Seit Herbst 2022 debattierten mehr als 230 Expertinnen und Experten für Schule in der GEW – aus Landesverbänden und vom Hauptvorstand, aus Fachgruppen und Ausschüssen. In der sächsischen Landeshauptstadt fand das zweitägige Finale statt. Mehr als 110 Teilnehmende trafen sich zur GEW-Bundeskonferenz zur Weiterentwicklung der schulpolitischen Positionen, das Motto: „Perspektiven verbinden – Ziele klären – Wege ebnen“. Das Ziel des beim Gewerkschaftstag 2022 von den Landesverbänden Bremen und Hamburg – unter anderen von dem heutigen Vorstandsmitglied Schule, Anja-Bensinger-Stolze – angeregten Prozesses: zum Gewerkschaftstag 2025 ein beschlussfähiges Papier mit aktualisierten Positionen zur Schulpolitik vorzulegen.
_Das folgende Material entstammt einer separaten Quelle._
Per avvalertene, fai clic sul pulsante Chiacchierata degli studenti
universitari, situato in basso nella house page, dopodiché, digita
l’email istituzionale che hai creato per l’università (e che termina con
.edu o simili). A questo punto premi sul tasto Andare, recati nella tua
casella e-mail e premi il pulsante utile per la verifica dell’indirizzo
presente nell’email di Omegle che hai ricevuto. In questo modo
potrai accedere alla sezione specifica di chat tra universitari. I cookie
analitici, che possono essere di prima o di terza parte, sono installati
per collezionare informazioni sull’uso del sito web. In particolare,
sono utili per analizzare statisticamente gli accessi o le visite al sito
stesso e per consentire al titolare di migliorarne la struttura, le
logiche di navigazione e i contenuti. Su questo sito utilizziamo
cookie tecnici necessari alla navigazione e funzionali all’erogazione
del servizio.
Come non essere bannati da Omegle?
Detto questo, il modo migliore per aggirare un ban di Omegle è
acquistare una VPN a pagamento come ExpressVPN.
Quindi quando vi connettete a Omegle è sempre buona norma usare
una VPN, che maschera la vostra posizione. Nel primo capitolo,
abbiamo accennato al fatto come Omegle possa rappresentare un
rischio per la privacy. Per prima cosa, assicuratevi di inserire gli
„Im Osten empfindet man es bis heute als seltsam, wenn uns längeres gemeinsames Lernen als neue Idee verkauft werden soll“. (Burkhard Naumann)
Der aktuell gültige Beschluss – Titel: „Bildung braucht Zukunft“ – stammt aus dem Jahr 2001. „Seither hat sich die Bildungs- wie Schulwelt doch massiv verändert“, erklärte die GEW-Vorsitzende Maike Finnern. Einige Stichworte: die Digitalisierung, der Fachkräftemangel, die Umsetzung der Inklusion, der Trend zu kompetenzorientierten Lehrplänen. Die damalige GEW-Vorständin für Schule, Marianne Demmer, blickte in Dresden zurück, wie die Positionen 2001 zustande kamen: in Folge der Vereinigung, die das Ost-Schulsystem, in dem Schülerinnen und Schüler bis in höhere Klassen gemeinsam lernten, mit dem segregierten System der Bundesrepublik zusammenführte. Demmer erinnerte daran, welche ideologischen Grabenkämpfe damals „westdeutsche Konservative“ um die Gesamtschule führten. „Und dann zeigte der internationale PISA-Vergleich wenige Monate nach der Verabschiedung der GEW-Positionen: Wir haben recht“, so Demmer. Burkhard Naumann, Landesvorsitzender der GEW Sachsen, sagte zum Auftakt, im Osten empfinde man es bis heute als seltsam, wenn uns „längeres gemeinsames Lernen als neue Idee verkauft werden soll“.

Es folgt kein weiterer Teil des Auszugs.